Yesterday? Was it only yesterday? It could have been a month ago, so much had happened since yesterday’s chase.
“Do you think that drogue ought to have any effect?” asked Fell, approaching them.
“None, sir, practically speaking,” answered Spendlove. “Not while that spun yarn keeps it tail forward.”
Fell had one huge hand clasped in the other, grinding his knuckles into his palm.
“For me,” said Hornblower, and every eye turned to him, “I am going to say farewell to gold lace. A cooler coat and a looser neckcloth.”
Let Fell display worry and nervousness; he himself was going below as if he had no interest whatever in the outcome of the affair. Down in the hot cabin it was a relief to throw off his full-dress uniform – ten pounds of broadcloth and gold – and to have Giles get out a clean shirt and white duck trousers.
“I’ll take my bath,” said Hornblower, meditatively.
He knew perfectly well that Fell thought it undignified and dangerous to discipline that an Admiral should disport himself under the washdeck pump, hosed down by grinning seamen, and he neither agreed nor cared. No miserable sponging down could take the place of his bath. The seamen pumped vigorously, and Hornblower pranced with middle-aged abandon under the stinging impact of the water. Now the clean shirt and trousers were doubly delightful; he felt a new man as he came on deck again, and his unconcern was not all pretence when Fell nervously approached him.
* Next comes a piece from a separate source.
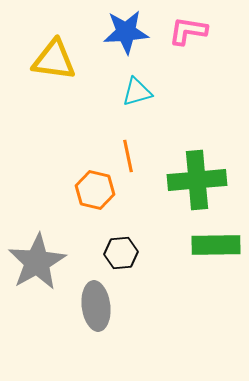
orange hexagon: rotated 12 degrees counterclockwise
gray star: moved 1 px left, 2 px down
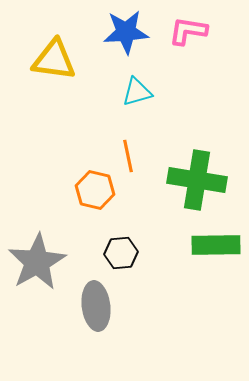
green cross: rotated 14 degrees clockwise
“She’s running clean away from us again, My Lord,” he said.
“We know she can, Sir Thomas. We can only wait until she puts her helm up and sets her tops’ls.”
“As long as we can keep her in sight -” said Fell.
Clorinda was lying right over, fighting her way to the northward.
“I can see that we’re doing all we can, Sir Thomas,” said Hornblower, soothingly.
The morning was wearing on. “Up spirits!” was piped, and Fell agreed with the sailing master that it was noon, and the hands were sent to dinner. Now it was only when Clorinda lifted to a wave that a telescope, trained over the starboard bow from the quarterdeck, could detect the gleam of Estrella’s sails over the horizon. She still had no topsails set; Gomez was acting on the knowledge that close-hauled his schooner behaved better without her square sails – unless he was merely playing with his pursuers. The hills of Puerto Rico had sunk out of sight below the horizon far, far astern. And the roast beef at dinner, roast fresh beef, had been most disappointing, tough and stringy and without any taste whatever.
“Stuart said he’d send me the best sirloin the island could produce, My Lord,” said Gerard, in answer to Hornblower’s expostulations.
“I wish I had him here,” said Hornblower. “I’d make him eat it, every bit, without salt. Sir Thomas, please accept my apologies.”
“Er – yes, My Lord,” said Fell, who had been invited to his Admiral’s table and who had been recalled from his own private thoughts by Hornblower’s apologies. “That drogue -”
Having said those words – that special word, rather – he was unable to say more. He looked across the table at Hornblower. His lantern-jawed face – the brick-red cheeks always looked odd in that conformation – showed his anxiety, which was accentuated by the look in his eyes.